◆ Goal of the exercise ◆
The data should be transcribed in its entirety, word for word.

◆ Records shown ◆

════

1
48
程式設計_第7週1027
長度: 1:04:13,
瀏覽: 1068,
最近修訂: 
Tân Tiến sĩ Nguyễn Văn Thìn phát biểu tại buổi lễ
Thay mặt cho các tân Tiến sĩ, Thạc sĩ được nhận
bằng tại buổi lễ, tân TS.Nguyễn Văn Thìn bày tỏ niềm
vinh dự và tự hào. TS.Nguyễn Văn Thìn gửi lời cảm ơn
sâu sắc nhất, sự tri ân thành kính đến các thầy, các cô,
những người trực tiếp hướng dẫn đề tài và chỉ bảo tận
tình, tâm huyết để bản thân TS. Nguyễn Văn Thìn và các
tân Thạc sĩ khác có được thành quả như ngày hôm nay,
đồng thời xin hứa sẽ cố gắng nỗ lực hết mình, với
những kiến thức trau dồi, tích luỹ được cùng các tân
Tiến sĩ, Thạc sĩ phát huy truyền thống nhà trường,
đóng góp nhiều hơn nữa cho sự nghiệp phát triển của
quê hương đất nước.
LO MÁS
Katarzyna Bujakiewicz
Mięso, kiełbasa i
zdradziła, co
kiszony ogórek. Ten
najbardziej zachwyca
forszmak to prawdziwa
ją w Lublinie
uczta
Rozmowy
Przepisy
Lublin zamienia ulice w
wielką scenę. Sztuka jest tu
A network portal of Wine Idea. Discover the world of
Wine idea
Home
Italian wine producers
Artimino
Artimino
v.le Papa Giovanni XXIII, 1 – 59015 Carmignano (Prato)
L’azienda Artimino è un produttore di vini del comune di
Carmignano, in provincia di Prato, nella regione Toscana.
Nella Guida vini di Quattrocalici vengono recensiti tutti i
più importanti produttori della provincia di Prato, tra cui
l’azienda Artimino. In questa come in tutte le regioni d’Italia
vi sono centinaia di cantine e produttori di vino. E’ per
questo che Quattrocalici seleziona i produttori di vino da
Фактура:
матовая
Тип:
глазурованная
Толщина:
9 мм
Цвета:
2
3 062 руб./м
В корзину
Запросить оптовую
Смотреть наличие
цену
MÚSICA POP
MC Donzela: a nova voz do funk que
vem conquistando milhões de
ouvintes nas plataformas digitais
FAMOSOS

════

◆ Written solution ◆
1
48
程式設計_第7週1027
長度: 1:04:13,
瀏覽: 1068,
最近修訂: 
Tân Tiến sĩ Nguyễn Văn Thìn phát biểu tại buổi lễ
Thay mặt cho các tân Tiến sĩ, Thạc sĩ được nhận
bằng tại buổi lễ, tân TS.Nguyễn Văn Thìn bày tỏ niềm
vinh dự và tự hào. TS.Nguyễn Văn Thìn gửi lời cảm ơn
sâu sắc nhất, sự tri ân thành kính đến các thầy, các cô,
những người trực tiếp hướng dẫn đề tài và chỉ bảo tận
tình, tâm huyết để bản thân TS. Nguyễn Văn Thìn và các
tân Thạc sĩ khác có được thành quả như ngày hôm nay,
đồng thời xin hứa sẽ cố gắng nỗ lực hết mình, với
những kiến thức trau dồi, tích luỹ được cùng các tân
Tiến sĩ, Thạc sĩ phát huy truyền thống nhà trường,
đóng góp nhiều hơn nữa cho sự nghiệp phát triển của
quê hương đất nước.
LO MÁS
Katarzyna Bujakiewicz
Mięso, kiełbasa i
zdradziła, co
kiszony ogórek. Ten
najbardziej zachwyca
forszmak to prawdziwa
ją w Lublinie
uczta
Rozmowy
Przepisy
Lublin zamienia ulice w
wielką scenę. Sztuka jest tu
A network portal of Wine Idea. Discover the world of
Wine idea
Home
Italian wine producers
Artimino
Artimino
v.le Papa Giovanni XXIII, 1 – 59015 Carmignano (Prato)
L’azienda Artimino è un produttore di vini del comune di
Carmignano, in provincia di Prato, nella regione Toscana.
Nella Guida vini di Quattrocalici vengono recensiti tutti i
più importanti produttori della provincia di Prato, tra cui
l’azienda Artimino. In questa come in tutte le regioni d’Italia
vi sono centinaia di cantine e produttori di vino. E’ per
questo che Quattrocalici seleziona i produttori di vino da
Фактура:
матовая
Тип:
глазурованная
Толщина:
9 мм
Цвета:
2
3 062 руб./м
В корзину
Запросить оптовую
Смотреть наличие
цену
MÚSICA POP
MC Donzela: a nova voz do funk que
vem conquistando milhões de
ouvintes nas plataformas digitais
FAMOSOS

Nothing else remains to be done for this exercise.